The familiar short buzz of the phone, a friend of our fixer has arrived and so has relief! All four of us head to the lobby to hand over our passports for the final stop at immigration; it feels like a strong team already. One last stamp, and we are set; my worries drop away. We are out of here, In Shallah, tomorrow morning, and on to Abeche for one night, then to see our friends in Kounoungo and Mile. They say that Adam might have been moved; I hope not. To move from camp to camp in a hostile environment, after having been displaced several times before, for the sake of his children – beautiful Raya, Nima, Abdulakim and the two others – I hope that they have found a little stability and are learning in Adam’s n ew library.

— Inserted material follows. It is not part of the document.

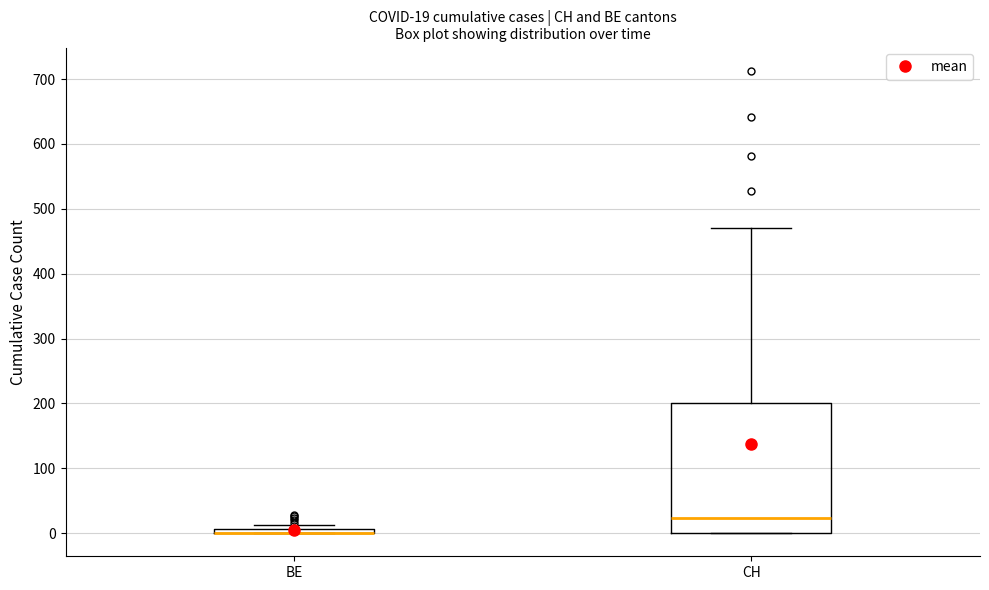

Which box is the tallest, from its lower edge to its upper edge?

CH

Still in the lobby, I struggle in French… baggage from 107… from February…? The beautiful, young front desk agent remembers something and moves her hands to a circle, “cd?” They have it! She opens the door to the back room and lets us look through the stored luggage – nope, nope… oh nope. We shrug our shoulders and begin to walk out. At the last minute, she hands us a stack of blank cds and dvds. We laugh, this is what they kept for us! We walk around the hotel identifying signs of the attack: patched up walls, the bullet hole that hit a foot above our head, doors with shrapnel marks.
But all I can really think about is holding the hand of one of friends, squeezing it and assuring them, that even after five years, we are still fighting, we are still standing with them everyday demanding change. With all the missions that have been cancelled since February, I wonder if they feel even more forgotten. I KNOW they still HOPE to go home, and I KNOW it is us who have failed to provide enough PROTECTION for them to do so. How would I continue after five years of broken promises and inaction? Would I still be able to hope?

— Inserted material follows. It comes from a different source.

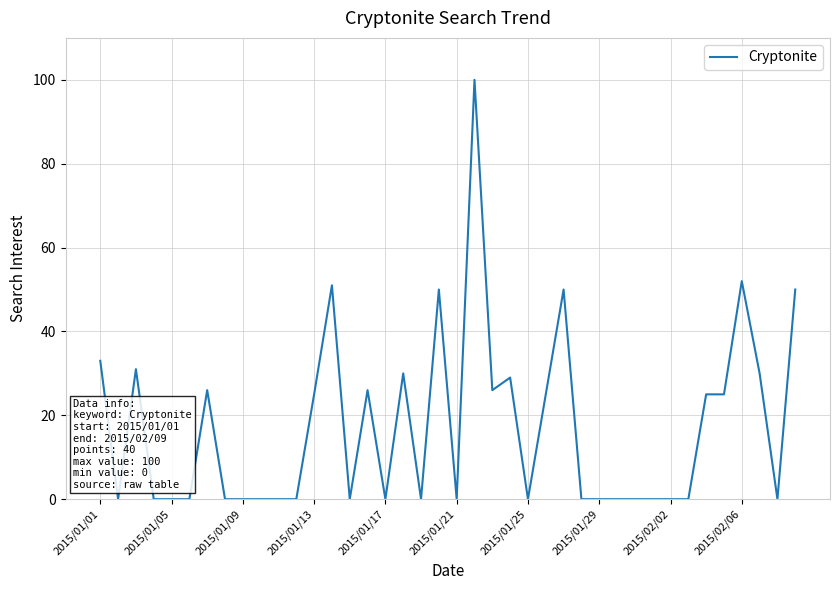

Reading left to right, list all the values displayed in this chart.

33	0	31	0	0	0	26	0	0	0	0	0	25	51	0	26	0	30	0	50	0	100	26	29	0	25	50	0	0	0	0	0	0	0	25	25	52	30	0	50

Please, let’s make this our last i-ACT in Chad before we return with our friends to their villages in Darfur. Please take action everyday, share their stories, together we have a stronger voice, and our friends are depending on that voice.
Hopeful from N’Djamena, KTJ
2 replies on “Day 1: Hopeful from N’Djamena”

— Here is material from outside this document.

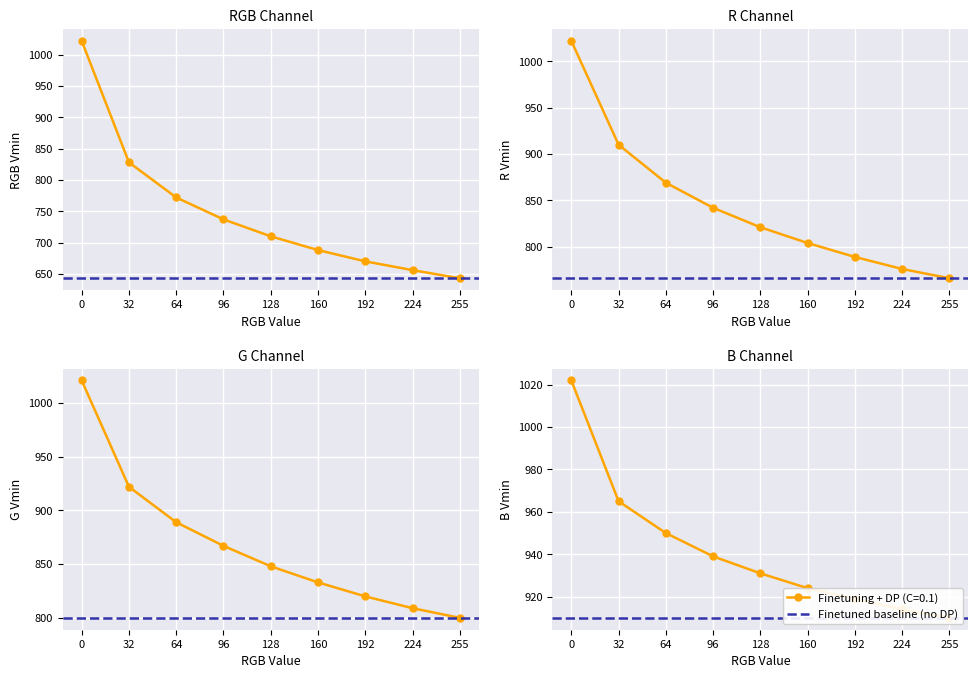

Which series has the largest total across all categories?

B Vmin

Despite the Texas-equivalent temps and the disappointment in losing much of what you had to leave behind when you evacuated, it seems your permits came through with less delay, and your well-prepared team will make it off together right from the start. May that good luck continue to follow you all through your travel! Your determination and courage keep all of us hopeful — the least we can do to support the refugees who have not given up on the international community.
It’s so refreshing to read your words again and know that you are with us on yet another journey! Thank you for your hope and dedication – I think we all need to be reminded sometimes that things will be better.